Synästhesie ist die Fähigkeit eine Sinneswahrnehmung mit einer anderen zu verknüpfen. Dadurch können Synästhetiker Farben schmecken, Musik riechen oder bei bestimmten Gerüchen geometrische Formen vor dem inneren Auge sehen. Der Ursprung dieser ungewöhnlichen Gabe war bisher unbekannt. Wissenschaftler vermuten den Schlüssel nun auf molekularer Ebene.
Obwohl Synästhesie den Ruf hat, ungewöhnlich und selten zu sein, taucht sie vermutlich bei einer von 25 Personen in unterschiedlich starker Ausprägung auf. Was diese Eigenschaft verursacht und welche biologischen Faktoren damit zusammenhängen, war bis jetzt nicht geklärt. Nur, dass Synästhesie in der frühen Kindheit erstmals auftritt und auch, dass es ganze Familien betrifft, war bisher bekannt. Nun haben Wissenschaftler erste Hinweise entdeckt, um das Geheimnis zu lüften. Dabei geht es ins Detail, denn die Forscher des Max-Planck-Instituts für Psycholinguistik und der University of Cambridge suchen den Ursprung auf molekularer Ebene. Da das Phänomen in Familien auftritt, vermuten sie einen Einfluss erblich bedingter Faktoren. „Untersuchungen mit bildgebenden Verfahren deuten darauf hin, dass die Schaltkreise im Gehirn erwachsener Menschen mit Synästhesie etwas anders verschaltet sind als bei Menschen, die solche besonderen Sinnesverknüpfungen nicht erleben. Wir vermuten, dass ein Teil der Antwort in der genetischen Veranlagung der Menschen liegt“, erklärt Amanda Tilot, Genetikerin am Max-Planck-Institut für Psycholinguistik.
Synästhesie ist erblich
Für ihre Studien haben die Wissenschaftler die DNA von drei Familien analysiert, in denen über mehrere Generationen Familienmitglieder beim Hören von Musik Farben sehen. Der Fokus lag dabei auf seltenen DNA-Veränderungen, die bei allen Familienmitgliedern übereinstimmten. Die entdeckten Abweichungen wurden mit Hilfe neuester Genomsequenzierung identifiziert und eine genetische Weitergabe nachvollzogen. Zwischen den Familien wurden zwar Unterschiede in den DNA-Varianten festgestellt, aber die Untersuchungen konnten eine Gemeinsamkeit ausmachen: Alle wiesen eine Anreicherung von Genen auf, die an wichtigen biologischen Prozessen und der Zellmigration beteiligt sind. Es zeigte sich, dass sie Einfluss auf die Axonogenese nehmen. Dies ist ein Schlüsselprozess im Gehirn, der es möglich macht, sich mit den richtigen Partnern zu verschalten.
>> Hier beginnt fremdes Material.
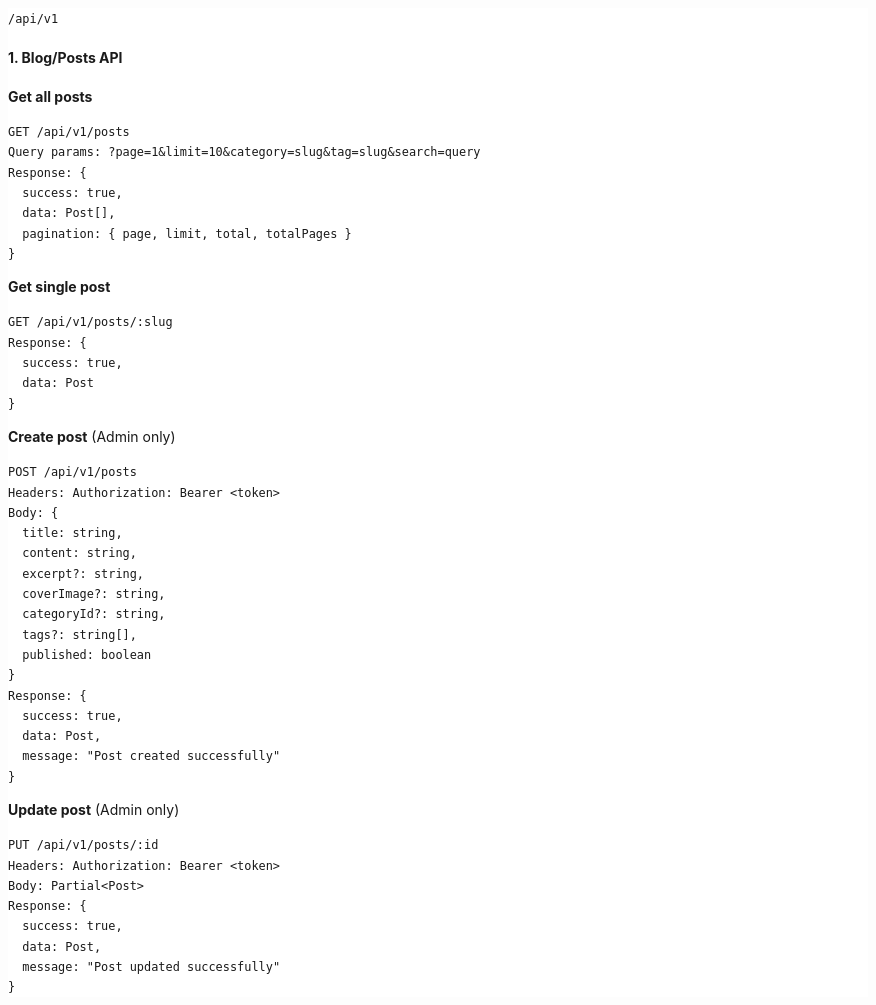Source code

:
 ```
/api/v1
```

#### 1. Blog/Posts API

**Get all posts**

```
GET /api/v1/posts
Query params: ?page=1&limit=10&category=slug&tag=slug&search=query
Response: {
  success: true,
  data: Post[],
  pagination: { page, limit, total, totalPages }
}
```

**Get single post**

```
GET /api/v1/posts/:slug
Response: {
  success: true,
  data: Post
}
```

**Create post** (Admin only)

```
POST /api/v1/posts
Headers: Authorization: Bearer <token>
Body: {
  title: string,
  content: string,
  excerpt?: string,
  coverImage?: string,
  categoryId?: string,
  tags?: string[],
  published: boolean
}
Response: {
  success: true,
  data: Post,
  message: "Post created successfully"
}
```

**Update post** (Admin only)

```
PUT /api/v1/posts/:id
Headers: Authorization: Bearer <token>
Body: Partial<Post>
Response: {
  success: true,
  data: Post,
  message: "Post updated successfully"
}
```
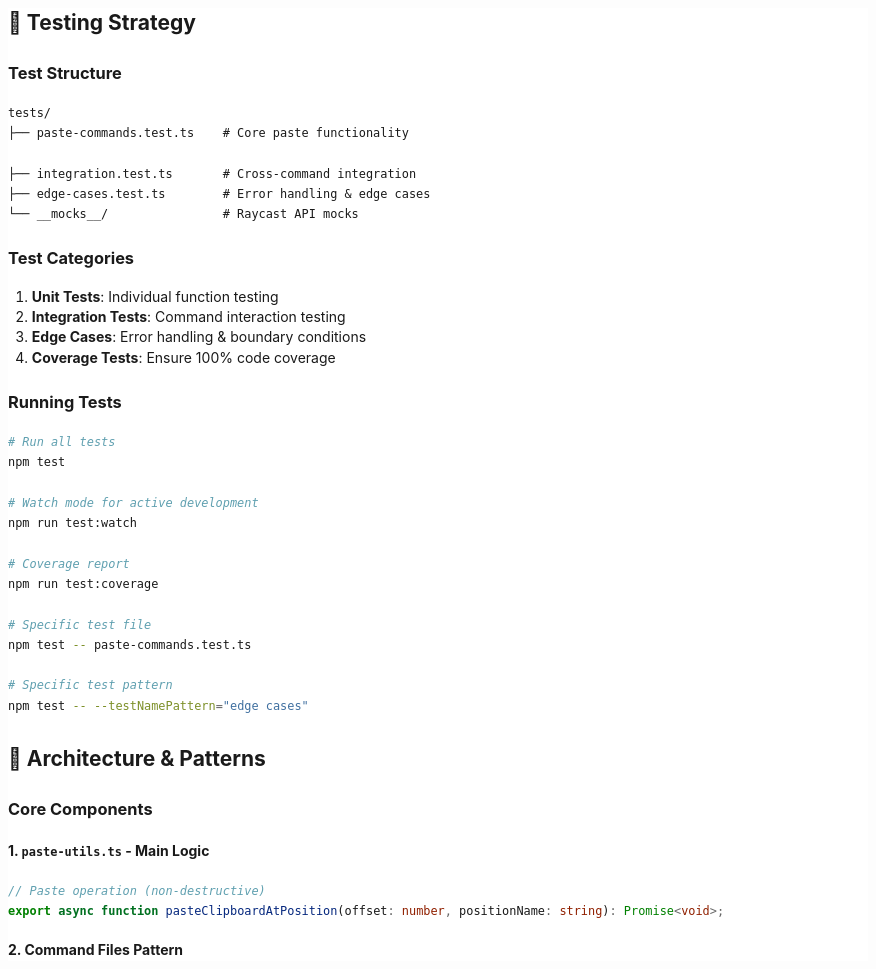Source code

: ## 🧪 Testing Strategy

### Test Structure

```
tests/
├── paste-commands.test.ts    # Core paste functionality

├── integration.test.ts       # Cross-command integration
├── edge-cases.test.ts        # Error handling & edge cases
└── __mocks__/                # Raycast API mocks
```

### Test Categories

1. **Unit Tests**: Individual function testing
2. **Integration Tests**: Command interaction testing
3. **Edge Cases**: Error handling & boundary conditions
4. **Coverage Tests**: Ensure 100% code coverage

### Running Tests

```bash
# Run all tests
npm test

# Watch mode for active development
npm run test:watch

# Coverage report
npm run test:coverage

# Specific test file
npm test -- paste-commands.test.ts

# Specific test pattern
npm test -- --testNamePattern="edge cases"
```

## 🔧 Architecture & Patterns

### Core Components

#### 1. `paste-utils.ts` - Main Logic

```typescript
// Paste operation (non-destructive)
export async function pasteClipboardAtPosition(offset: number, positionName: string): Promise<void>;
```

#### 2. Command Files Pattern
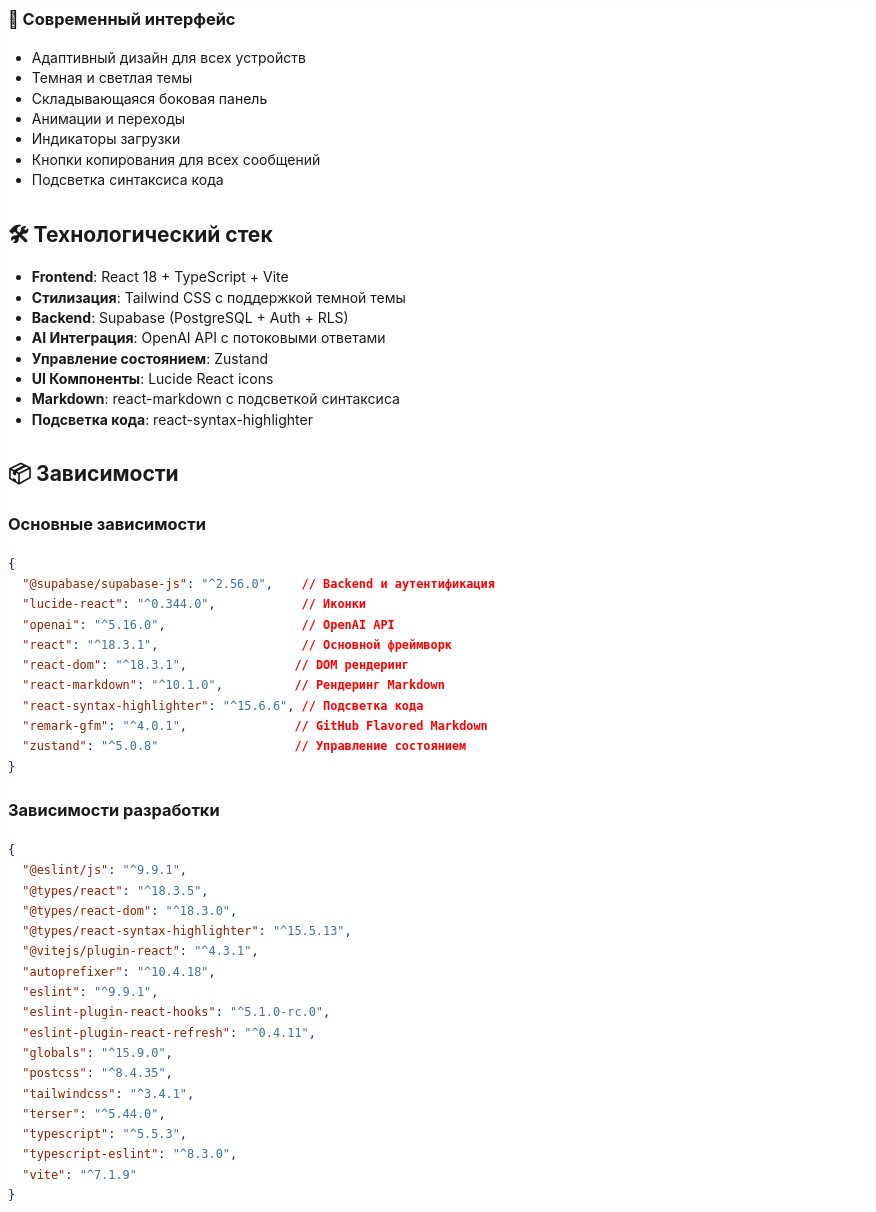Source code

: ### 📱 Современный интерфейс
- Адаптивный дизайн для всех устройств
- Темная и светлая темы
- Складывающаяся боковая панель
- Анимации и переходы
- Индикаторы загрузки
- Кнопки копирования для всех сообщений
- Подсветка синтаксиса кода

## 🛠 Технологический стек

- **Frontend**: React 18 + TypeScript + Vite
- **Стилизация**: Tailwind CSS с поддержкой темной темы
- **Backend**: Supabase (PostgreSQL + Auth + RLS)
- **AI Интеграция**: OpenAI API с потоковыми ответами
- **Управление состоянием**: Zustand
- **UI Компоненты**: Lucide React icons
- **Markdown**: react-markdown с подсветкой синтаксиса
- **Подсветка кода**: react-syntax-highlighter

## 📦 Зависимости

### Основные зависимости
```json
{
  "@supabase/supabase-js": "^2.56.0",    // Backend и аутентификация
  "lucide-react": "^0.344.0",            // Иконки
  "openai": "^5.16.0",                   // OpenAI API
  "react": "^18.3.1",                    // Основной фреймворк
  "react-dom": "^18.3.1",               // DOM рендеринг
  "react-markdown": "^10.1.0",          // Рендеринг Markdown
  "react-syntax-highlighter": "^15.6.6", // Подсветка кода
  "remark-gfm": "^4.0.1",               // GitHub Flavored Markdown
  "zustand": "^5.0.8"                   // Управление состоянием
}
```

### Зависимости разработки
```json
{
  "@eslint/js": "^9.9.1",
  "@types/react": "^18.3.5",
  "@types/react-dom": "^18.3.0",
  "@types/react-syntax-highlighter": "^15.5.13",
  "@vitejs/plugin-react": "^4.3.1",
  "autoprefixer": "^10.4.18",
  "eslint": "^9.9.1",
  "eslint-plugin-react-hooks": "^5.1.0-rc.0",
  "eslint-plugin-react-refresh": "^0.4.11",
  "globals": "^15.9.0",
  "postcss": "^8.4.35",
  "tailwindcss": "^3.4.1",
  "terser": "^5.44.0",
  "typescript": "^5.5.3",
  "typescript-eslint": "^8.3.0",
  "vite": "^7.1.9"
}
```
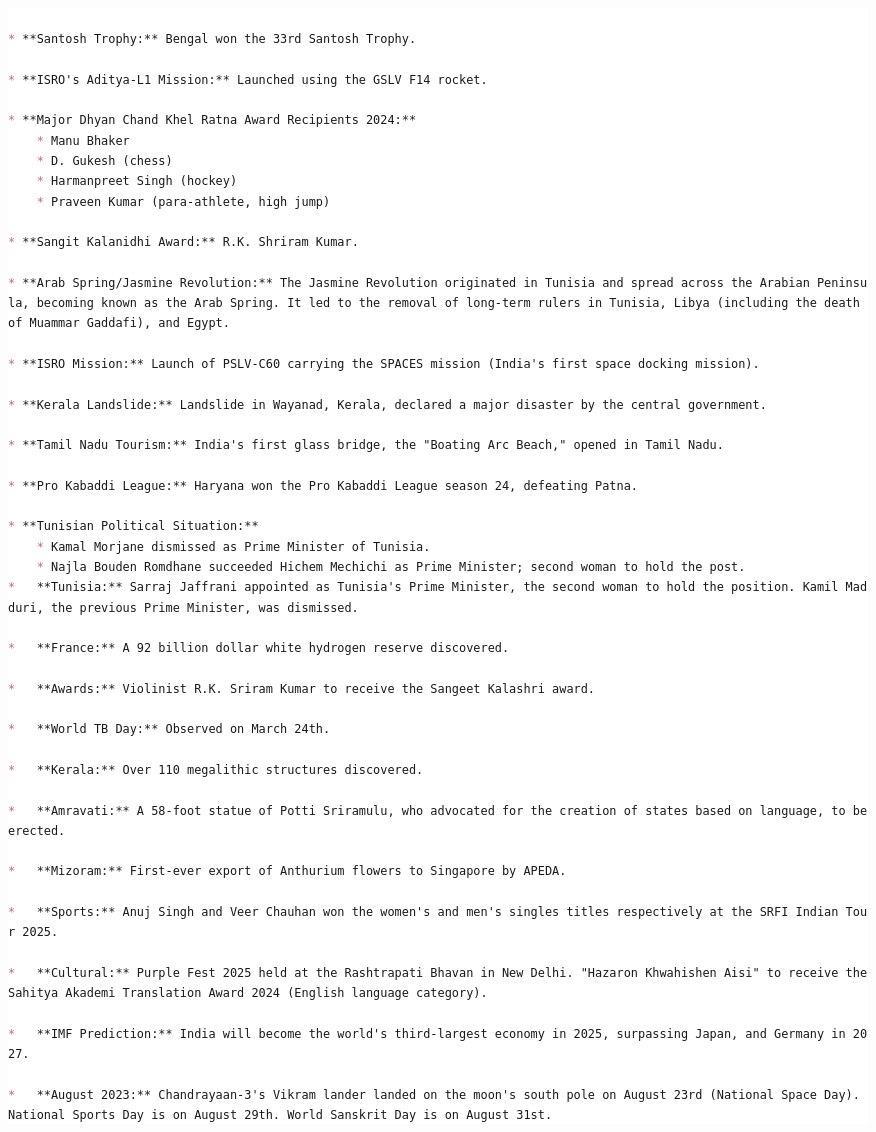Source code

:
 ```markdown

* **Santosh Trophy:** Bengal won the 33rd Santosh Trophy.

* **ISRO's Aditya-L1 Mission:** Launched using the GSLV F14 rocket.

* **Major Dhyan Chand Khel Ratna Award Recipients 2024:**
    * Manu Bhaker
    * D. Gukesh (chess)
    * Harmanpreet Singh (hockey)
    * Praveen Kumar (para-athlete, high jump)

* **Sangit Kalanidhi Award:** R.K. Shriram Kumar.

* **Arab Spring/Jasmine Revolution:** The Jasmine Revolution originated in Tunisia and spread across the Arabian Peninsula, becoming known as the Arab Spring. It led to the removal of long-term rulers in Tunisia, Libya (including the death of Muammar Gaddafi), and Egypt.

* **ISRO Mission:** Launch of PSLV-C60 carrying the SPACES mission (India's first space docking mission).

* **Kerala Landslide:** Landslide in Wayanad, Kerala, declared a major disaster by the central government.

* **Tamil Nadu Tourism:** India's first glass bridge, the "Boating Arc Beach," opened in Tamil Nadu.

* **Pro Kabaddi League:** Haryana won the Pro Kabaddi League season 24, defeating Patna.

* **Tunisian Political Situation:**
    * Kamal Morjane dismissed as Prime Minister of Tunisia.
    * Najla Bouden Romdhane succeeded Hichem Mechichi as Prime Minister; second woman to hold the post.
*   **Tunisia:** Sarraj Jaffrani appointed as Tunisia's Prime Minister, the second woman to hold the position. Kamil Madduri, the previous Prime Minister, was dismissed.

*   **France:** A 92 billion dollar white hydrogen reserve discovered.

*   **Awards:** Violinist R.K. Sriram Kumar to receive the Sangeet Kalashri award.

*   **World TB Day:** Observed on March 24th.

*   **Kerala:** Over 110 megalithic structures discovered.

*   **Amravati:** A 58-foot statue of Potti Sriramulu, who advocated for the creation of states based on language, to be erected.

*   **Mizoram:** First-ever export of Anthurium flowers to Singapore by APEDA.

*   **Sports:** Anuj Singh and Veer Chauhan won the women's and men's singles titles respectively at the SRFI Indian Tour 2025.

*   **Cultural:** Purple Fest 2025 held at the Rashtrapati Bhavan in New Delhi. "Hazaron Khwahishen Aisi" to receive the Sahitya Akademi Translation Award 2024 (English language category).

*   **IMF Prediction:** India will become the world's third-largest economy in 2025, surpassing Japan, and Germany in 2027.

*   **August 2023:** Chandrayaan-3's Vikram lander landed on the moon's south pole on August 23rd (National Space Day). National Sports Day is on August 29th. World Sanskrit Day is on August 31st.

```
Forscher bitten um Mithilfe
Die Studie zeigt auf, wie genetische Unterschiede Einfluss auf unsere Sinneserfahrungen nehmen. Dafür reicht bereits eine andere Vernetzung des Gehirns aus. “Die Synästhesie ist damit ein eindeutiges Beispiel für Neurodiversität, die wir respektieren und schätzen sollten,“ sagt Simon Baron-Cohen, Direktor vom Autism Research Centre der Universität von Cambridge. Klar wird auch, das Synästhesie nicht nur durch ein einzelnes Gen verursacht wird. “Selbst wenn in mehreren Familien dieselbe Form von Synästhesie auftritt, gibt es dafür wahrscheinlich unterschiedliche genetische Erklärungen. Unsere Hoffnung war deshalb, dass uns die DNA-Daten Hinweise auf gemeinsame biologische Prozesse geben, also auf Faktoren, die an der Synästhesie beteiligt sind“ ergänzt Simon Fisher, Direktor am Max-Planck-Institut und Leiter des aktuellen Forschungsprojekts.
Mithilfe gefragt
Da viele Menschen mitunter nicht wissen, dass sie Synästhetiker sind, stellt das Max-Planck-Institut für Psycholinguistics einen einfachen Online-Test http://www.mpi.nl/departments/language-and-genetics/projects/decoding-the-genetics-of-synaesthesia/de/study-de zur Verfügung. Die Hoffnung ist, die Erkenntnisse noch besser nachvollziehen zu können und weitere Hinweise für die Ursachen von Synästhesie zu finden.